I want lastly to press upon the Minister for Health, of whose goodwill I feel convinced, that the class of juveniles for whom I want clinical treatment falls between the class which is described as mentally deficient and the class which is described as normal. A continually recurrent problem is how to provide for sub-normal children. The urgency of the matter of the clinic which I here propose to the Minister is that, in my submission, the function of this clinic is to prevent the psychotic child from becoming mentally deficient or, more correctly, from becoming mentally deranged. My hope is that we would establish by collaboration between the Minister for Health and the Minister for Justice a clinic of this character primarily designed to take the place of the remand home, and that round it would rapidly grow a child guidance clinic to which the problem child might be referred by the dispensary doctor or the medical practitioner in the City of Dublin. At the present time if any general practitioner or dispensary doctor finds himself charged with the responsibility of advising parents what to do with a child whose conduct has reached such a degree of abnormality as to cause parents to bring it to a doctor, he is constrained to say: "There is nothing we can do because there is no place to which you can bring such a child for treatment."

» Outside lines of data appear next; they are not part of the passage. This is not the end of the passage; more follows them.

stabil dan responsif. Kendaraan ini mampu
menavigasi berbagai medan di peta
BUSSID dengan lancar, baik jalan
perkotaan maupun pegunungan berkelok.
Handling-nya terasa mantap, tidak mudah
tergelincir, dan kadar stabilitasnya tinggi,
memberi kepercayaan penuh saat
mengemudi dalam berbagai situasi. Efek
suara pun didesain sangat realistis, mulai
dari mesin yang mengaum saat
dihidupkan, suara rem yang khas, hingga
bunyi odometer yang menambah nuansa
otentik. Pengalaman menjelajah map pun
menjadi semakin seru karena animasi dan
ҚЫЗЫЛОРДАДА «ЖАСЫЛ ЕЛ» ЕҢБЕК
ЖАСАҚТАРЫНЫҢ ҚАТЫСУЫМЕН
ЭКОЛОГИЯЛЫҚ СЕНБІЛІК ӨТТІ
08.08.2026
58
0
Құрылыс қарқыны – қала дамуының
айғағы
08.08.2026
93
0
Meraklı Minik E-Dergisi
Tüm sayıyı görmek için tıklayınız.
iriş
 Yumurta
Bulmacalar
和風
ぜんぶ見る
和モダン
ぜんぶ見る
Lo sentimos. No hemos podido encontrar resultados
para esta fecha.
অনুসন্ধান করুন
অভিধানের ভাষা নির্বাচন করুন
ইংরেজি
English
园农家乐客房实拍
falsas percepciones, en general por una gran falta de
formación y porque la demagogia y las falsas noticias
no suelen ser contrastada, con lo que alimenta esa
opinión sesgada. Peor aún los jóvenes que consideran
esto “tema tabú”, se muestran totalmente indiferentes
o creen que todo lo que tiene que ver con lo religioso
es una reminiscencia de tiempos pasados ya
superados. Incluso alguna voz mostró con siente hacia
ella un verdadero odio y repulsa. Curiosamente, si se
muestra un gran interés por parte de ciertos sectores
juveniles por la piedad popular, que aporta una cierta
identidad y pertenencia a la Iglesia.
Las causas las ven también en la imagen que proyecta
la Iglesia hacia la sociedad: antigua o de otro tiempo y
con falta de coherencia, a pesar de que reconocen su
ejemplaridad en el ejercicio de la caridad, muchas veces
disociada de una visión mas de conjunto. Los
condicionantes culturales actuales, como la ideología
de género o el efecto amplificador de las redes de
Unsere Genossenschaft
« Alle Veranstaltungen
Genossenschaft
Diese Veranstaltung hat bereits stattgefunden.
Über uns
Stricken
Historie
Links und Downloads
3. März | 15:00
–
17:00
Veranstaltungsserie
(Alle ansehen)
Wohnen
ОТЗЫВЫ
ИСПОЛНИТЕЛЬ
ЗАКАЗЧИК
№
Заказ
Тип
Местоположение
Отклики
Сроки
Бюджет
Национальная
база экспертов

An essential pre-requisite adequately to treat that child is to get him into some clinic where he can be observed, without his knowing that he is being observed, so as to arrive at a correct diagnosis. That is an essential pre-requisite and that can be done only by a staff highly trained for that purpose. If that is done, the vast majority of psychotic children—in this they are unlike psychotic adults— can be pulled back from the brink of insanity and made perfectly normal children. Undoubtedly, it is only too true that in the case of the psychotic adult the prospects as to what the psychiatrist can do for him, on the evidence of results, are not encouraging, but the very reverse is true in the case of psychotic children. There is abundant evidence of that in the child guidance clinics in London and in the innumerable child clinics that operate at present in the United States and in New Zealand. It is a source of constant amazement to me that public health authorities in this country have evinced so very little interest in this problem and indeed sometimes react to petitions with impatience as if one were an eccentric in being interested in such matters when the problem is recognised and is being effectively dealt with in Great Britain, the United States of America and indeed in most of the Dominions.

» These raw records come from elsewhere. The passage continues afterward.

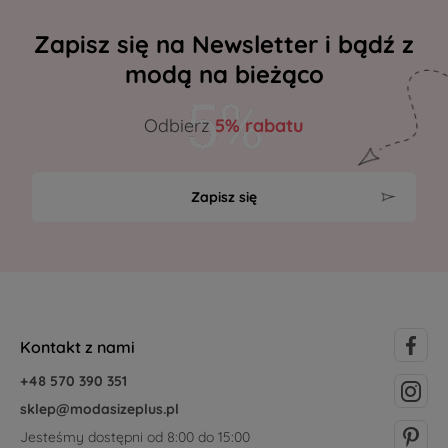
Zapisz się na Newsletter i bądź z
modą na bieżąco
Odbierz
5% rabatu
Zapisz się
Kontakt z nami
+48 570 390 351
sklep@modasizeplus.pl
Jesteśmy dostępni od 8:00 do 15:00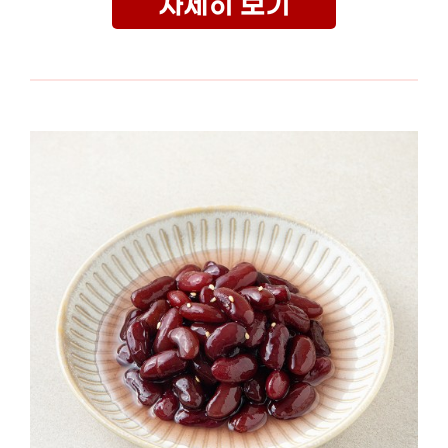
자세히 보기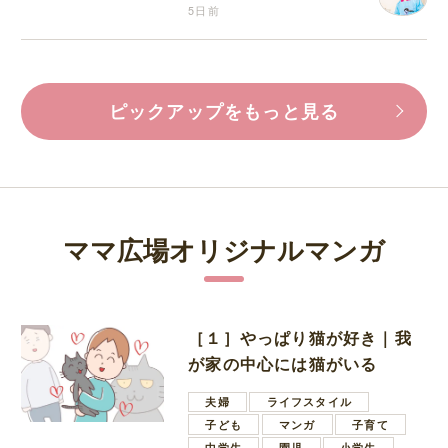
5日前
ピックアップをもっと見る
ママ広場オリジナルマンガ
［１］やっぱり猫が好き｜我
が家の中心には猫がいる
夫婦
ライフスタイル
子ども
マンガ
子育て
中学生
園児
小学生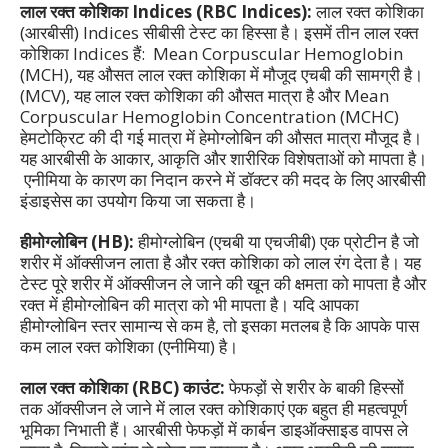
लाल रक्त कोशिका Indices (RBC Indices):
लाल रक्त कोशिका
(आरबीसी) Indices सीबीसी टेस्ट का हिस्सा है। इसमें तीन लाल रक्त
कोशिका Indices हैं: Mean Corpuscular Hemoglobin
(MCH), यह औसत लाल रक्त कोशिका में मौजूद एचबी की सामग्री है।
(MCV), यह लाल रक्त कोशिका की औसत मात्रा है और
Mean
Corpuscular Hemoglobin Concentration (MCHC)
हेमटोक्रिट की दी गई मात्रा में हेमोग्लोबिन की औसत मात्रा मौजूद है।
यह आरबीसी के आकार, आकृति और शारीरिक विशेषताओं को मापता है।
एनीमिया के कारण का निदान करने में डॉक्टर की मदद के लिए आरबीसी
इंडाइसेस का उपयोग किया जा सकता है।
हीमोग्लोबिन (HB):
हीमोग्लोबिन (एचबी या एचजीबी) एक प्रोटीन है जो
शरीर में ऑक्सीजन लाता है और रक्त कोशिका को लाल रंग देता है। यह
टेस्ट पूरे शरीर में ऑक्सीजन ले जाने की खून की क्षमता को मापता है और
रक्त में हीमोग्लोबिन की मात्रा को भी मापता है। यदि आपका
हीमोग्लोबिन स्तर सामान्य से कम है, तो इसका मतलब है कि आपके पास
कम लाल रक्त कोशिका (एनीमिया) है।
लाल रक्त कोशिका (RBC) काउंट:
फेफड़ों से शरीर के बाकी हिस्सों
तक ऑक्सीजन ले जाने में लाल रक्त कोशिकाएं एक बहुत ही महत्वपूर्ण
भूमिका निभाती हैं। आरबीसी फेफड़ों में कार्बन डाइऑक्साइड वापस ले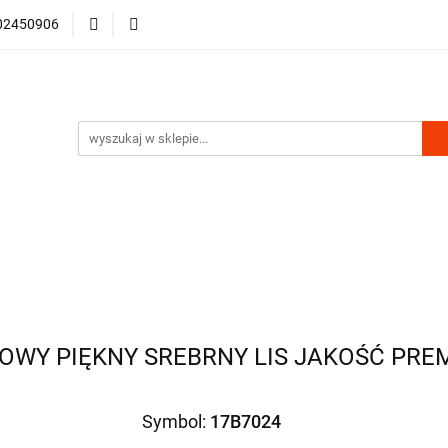
602450906
zcze damskie
Kurtki damskie
Czapki
Parki
i
Obuwie
damskie
Czapki
Parki
Futra
Galanteria i dod
OWY PIĘKNY SREBRNY LIS JAKOŚĆ PRE
Symbol:
17B7024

I dare to say that with every month that passes without a clinic of the kind at least one child who might have been saved is going over the border of mental derangement which may be diagnosed and bring it within the ambit of a mental hospital or which may be concealed and will wind up by its being shovelled into a recidivist prison as an incurable criminal.
The problem is one which few people outside doctors know much about. I feel certain it is one which has come under the personal attention of the Minister for Health in the course of his professional career and I bespeak his sympathetic and urgent support for the proposal to establish this clinic now, not only to provide for the children referred to it by the courts but in its development to enable every general practitioner and dispensary doctor in this city to take some steps to meet that recurrent and, to my mind, most desperate problem.